Ezra shook his head, "But you found me. Chris and you, you didn't stop. You didn't fail. Why did I? The boy was alive when I put him on there…I never even knew he had passed. I was so…." He trailed off, licking some of the wetness off his lips from the rain. His head bowed.
Josiah shook his head, "I don't have answers for you Ezra. Lord knows I've asked the same questions, many times. But, I'll tell you this. We thought you were dead. We were certain of it. We thought we had failed—failed you. But we were wrong, but not because of us, because of you. You hadn't given up." He sighed, "What I mean to say, Ezra, is that it didn't have anything to do with us. You're the one who survived long enough for us to find you."
"Survived," Ezra snorted. "But why did I survive?"
"I don't know, perhaps," Josiah shrugged, "perhaps you just didn't stop."
Ezra blinked a few times, then he looked up again. His eyes were liquid in the pale light from the candles.
"I didn't stop," Ezra repeated. "That's true. I didn't stop."
"No son, you didn't."
"Ah," the gambler's head lowered.
When he didn't seem inclined to say anything more, Josiah leaned back to sit, his legs beginning to ache from kneeling for so long. Outside, the rain rattled against the roof and the wind shook the shutters, but, outside, just on the edge of hearing, they could hear the music from the saloons as folks celebrated the coming of the rain. It was a nice sound.
Just then, the sound of rainwater gushing down the gutters got louder, as if something clogging them had just gotten cleared out. Josiah glanced in the direction of the gush, then back at Ezra.
The gambler was smiling, a soft smile, but a genuine one. He looked askance at Josiah, saw the preacher's curious expression, and actually laughed.
"What's so funny?" Josiah asked, leaning forward a little.
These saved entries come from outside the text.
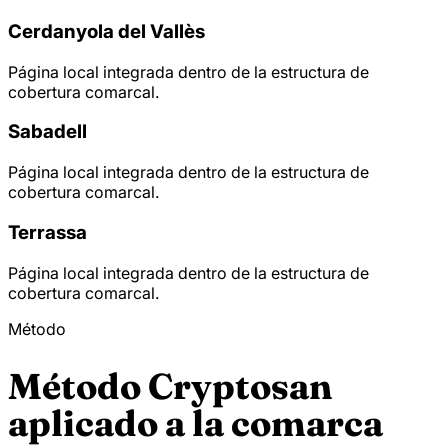
Cerdanyola del Vallès
Página local integrada dentro de la estructura de
cobertura comarcal.
Sabadell
Página local integrada dentro de la estructura de
cobertura comarcal.
Terrassa
Página local integrada dentro de la estructura de
cobertura comarcal.
Método
Método Cryptosan
aplicado a la comarca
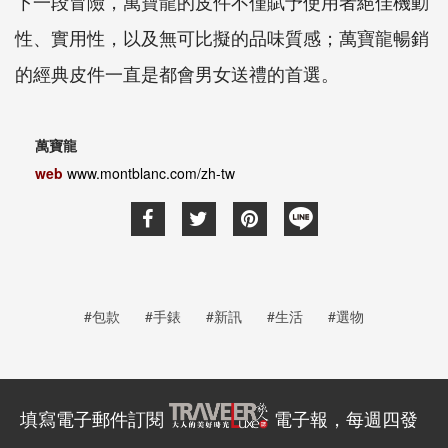
下一段冒險，萬寶龍的皮件不僅賦予使用者絕佳機動
性、實用性，以及無可比擬的品味質感；萬寶龍暢銷
的經典皮件一直是都會男女送禮的首選。
萬寶龍
web
www.montblanc.com/zh-tw
#包款
#手錶
#新訊
#生活
#選物
填寫電子郵件訂閱
電子報，每週四發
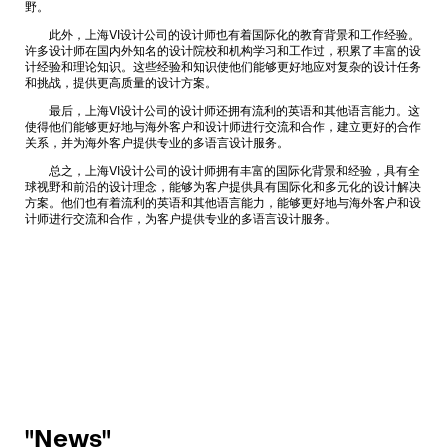
野。
此外，上海VI设计公司的设计师也有着国际化的教育背景和工作经验。
许多设计师在国内外知名的设计院校和机构学习和工作过，积累了丰富的设
计经验和理论知识。这些经验和知识使他们能够更好地应对复杂的设计任务
和挑战，提供更高质量的设计方案。
最后，上海VI设计公司的设计师还拥有流利的英语和其他语言能力。这
使得他们能够更好地与海外客户和设计师进行交流和合作，建立更好的合作
关系，并为海外客户提供专业的多语言设计服务。
总之，上海VI设计公司的设计师拥有丰富的国际化背景和经验，具有全
球视野和前沿的设计理念，能够为客户提供具有国际化和多元化的设计解决
方案。他们也有着流利的英语和其他语言能力，能够更好地与海外客户和设
计师进行交流和合作，为客户提供专业的多语言设计服务。
"News"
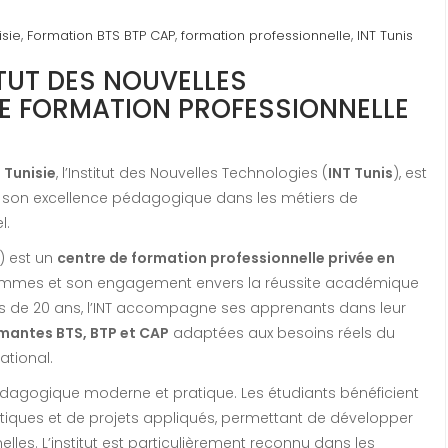
,
,
,
isie
Formation BTS BTP CAP
formation professionnelle
INT Tunis
ITUT DES NOUVELLES
E FORMATION PROFESSIONNELLE
 Tunisie
, l’Institut des Nouvelles Technologies (
INT Tunis
), est
son excellence pédagogique dans les métiers de
l.
) est un
centre de formation professionnelle privée en
grammes et son engagement envers la réussite académique
lus de 20 ans, l’INT accompagne ses apprenants dans leur
mantes BTS, BTP et CAP
adaptées aux besoins réels du
ational.
édagogique moderne et pratique. Les étudiants bénéficient
ratiques et de projets appliqués, permettant de développer
s. L’institut est particulièrement reconnu dans les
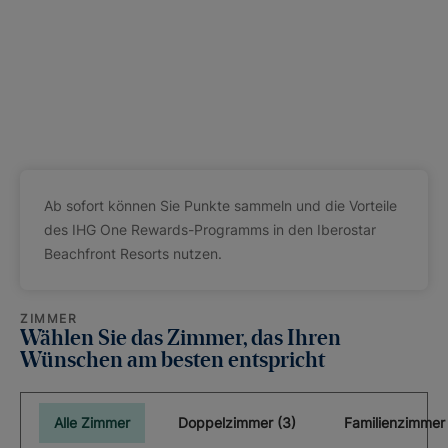
Ab sofort können Sie Punkte sammeln und die Vorteile
des IHG One Rewards-Programms in den Iberostar
Beachfront Resorts nutzen.
ZIMMER
Wählen Sie das Zimmer, das Ihren
Wünschen am besten entspricht
Alle Zimmer
Doppelzimmer (3)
"The teensy weensy spider went up the water spout," Ezra sang softly his fingers mimicking a spider's walk, "down came the water and washed the spider out." He looked at the wetness creeping under the doors. "Out came the sun and dried up all the rain," he faltered a moment, then smiled, "and the teensy weensy spider climbed up the spout again." He shrugged, "It's a never ending cycle. The spider never stops. He just keeps climbing up that spout, though he'll never reach the top. I think I know how he feels."
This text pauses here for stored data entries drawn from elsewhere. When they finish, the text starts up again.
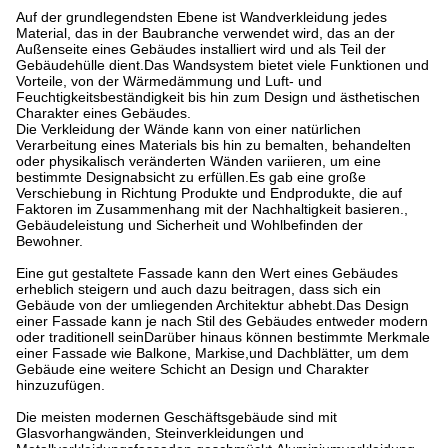
Auf der grundlegendsten Ebene ist Wandverkleidung jedes
Material, das in der Baubranche verwendet wird, das an der
Außenseite eines Gebäudes installiert wird und als Teil der
Gebäudehülle dient.Das Wandsystem bietet viele Funktionen und
Vorteile, von der Wärmedämmung und Luft- und
Feuchtigkeitsbeständigkeit bis hin zum Design und ästhetischen
Charakter eines Gebäudes.
Die Verkleidung der Wände kann von einer natürlichen
Verarbeitung eines Materials bis hin zu bemalten, behandelten
oder physikalisch veränderten Wänden variieren, um eine
bestimmte Designabsicht zu erfüllen.Es gab eine große
Verschiebung in Richtung Produkte und Endprodukte, die auf
Faktoren im Zusammenhang mit der Nachhaltigkeit basieren.,
Gebäudeleistung und Sicherheit und Wohlbefinden der
Bewohner.
Eine gut gestaltete Fassade kann den Wert eines Gebäudes
erheblich steigern und auch dazu beitragen, dass sich ein
Gebäude von der umliegenden Architektur abhebt.Das Design
einer Fassade kann je nach Stil des Gebäudes entweder modern
oder traditionell seinDarüber hinaus können bestimmte Merkmale
einer Fassade wie Balkone, Markise,und Dachblätter, um dem
Gebäude eine weitere Schicht an Design und Charakter
hinzuzufügen.
Die meisten modernen Geschäftsgebäude sind mit
Glasvorhangwänden, Steinverkleidungen und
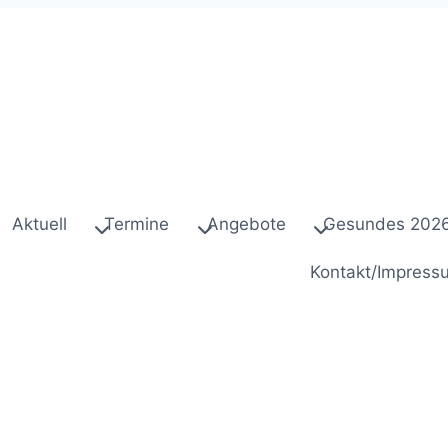
Aktuell
Termine
Angebote
Gesundes 202
Kontakt/Impress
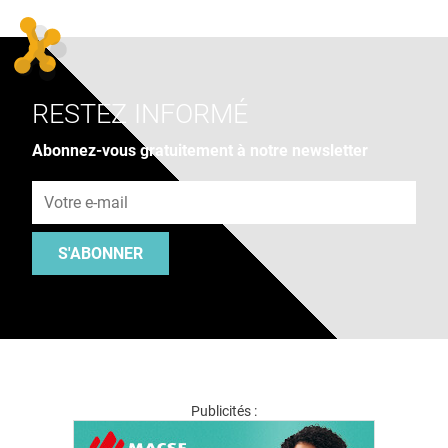
RESTEZ INFORMÉ
Abonnez-vous gratuitement à notre newsletter
Adresse e-mail
S'ABONNER
Publicités :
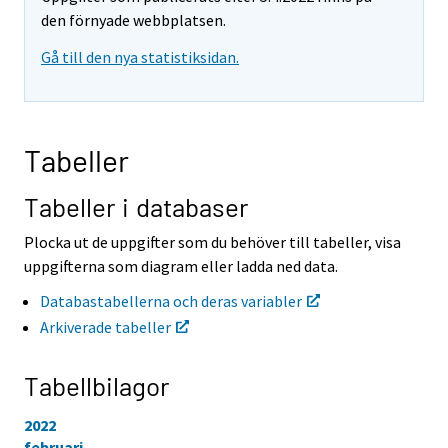
r
r
den förnyade webbplatsen.
t
t
Gå till den nya statistiksidan.
i
i
l
l
l
l
e
e
n
n
Tabeller
a
a
n
n
n
n
Tabeller i databaser
a
a
n
n
Plocka ut de uppgifter som du behöver till tabeller, visa
t
t
uppgifterna som diagram eller ladda ned data.
j
j
Ã
Ã
Databastabellerna och deras variabler
¤
¤
Arkiverade tabeller
n
n
s
s
t
t
Tabellbilagor
.
.
2022
februari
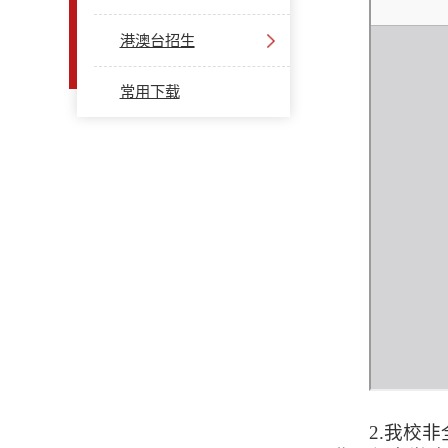
港澳台招生
常用下载
2.我校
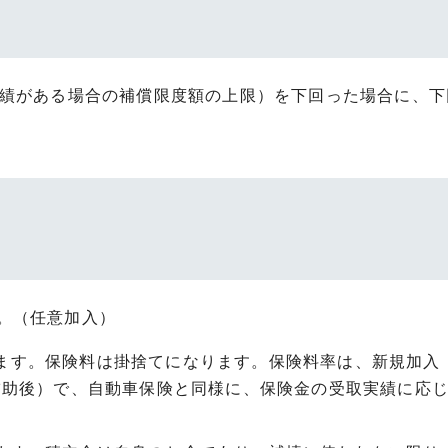
実績がある場合の補償限度額の上限）を下回った場合に、下
。（任意加入）
ます。保険料は掛捨てになります。保険料率は、新規加入（
庫補助後）で、自動車保険と同様に、保険金の受取実績に応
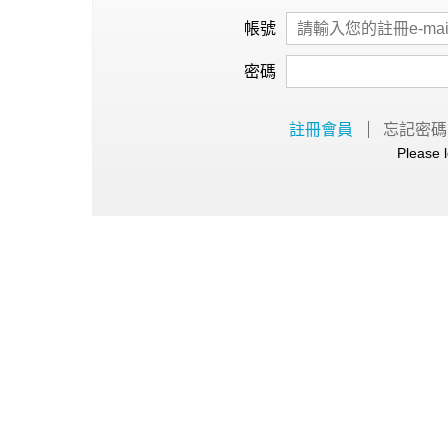
心理健康
帳號
駐站專家
密碼
名醫問診室
註冊會員
忘記密碼
Please l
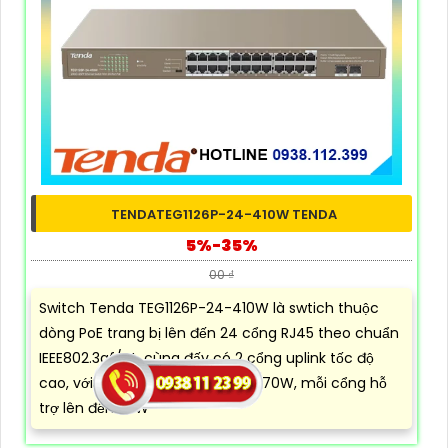
TENDATEG1126P-24-410W TENDA
5%-35%
00 ₫
Switch Tenda TEG1126P-24-410W là swtich thuộc
dòng PoE trang bị lên đến 24 cổng RJ45 theo chuẩn
IEEE802.3af/at, cùng đấy có 2 cổng uplink tốc độ
cao, với công suất PoE lên đến 370W, mỗi cổng hỗ
trợ lên đến 30W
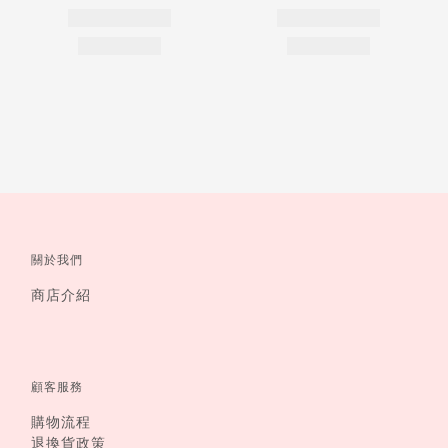
關於我們
商店介紹
顧客服務
購物流程
退換貨政策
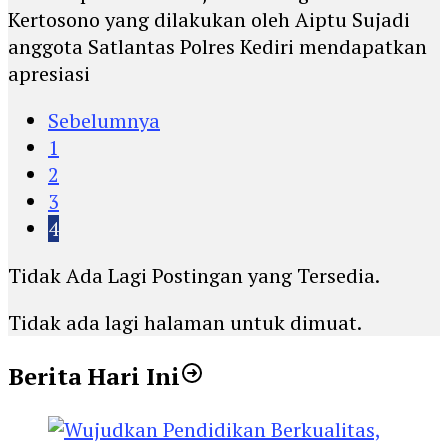
Kertosono yang dilakukan oleh Aiptu Sujadi
anggota Satlantas Polres Kediri mendapatkan
apresiasi
Sebelumnya
1
2
3
4
Tidak Ada Lagi Postingan yang Tersedia.
Tidak ada lagi halaman untuk dimuat.
Berita Hari Ini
"Well, that's the thing," Josiah smiled back, "maybe the spider does reach the top. After all, we don't really know what happens when he heads up the second time, now, do we?"
Ezra's smile fell a little, then came back.
"We’re just glad you're home, Ezra."
"Yeah," Ezra leaned back against a pew, "town does seem like it needs some livening up." He tucked his hands behind his head, "so…any new folks come to town needing to lose some spending money?"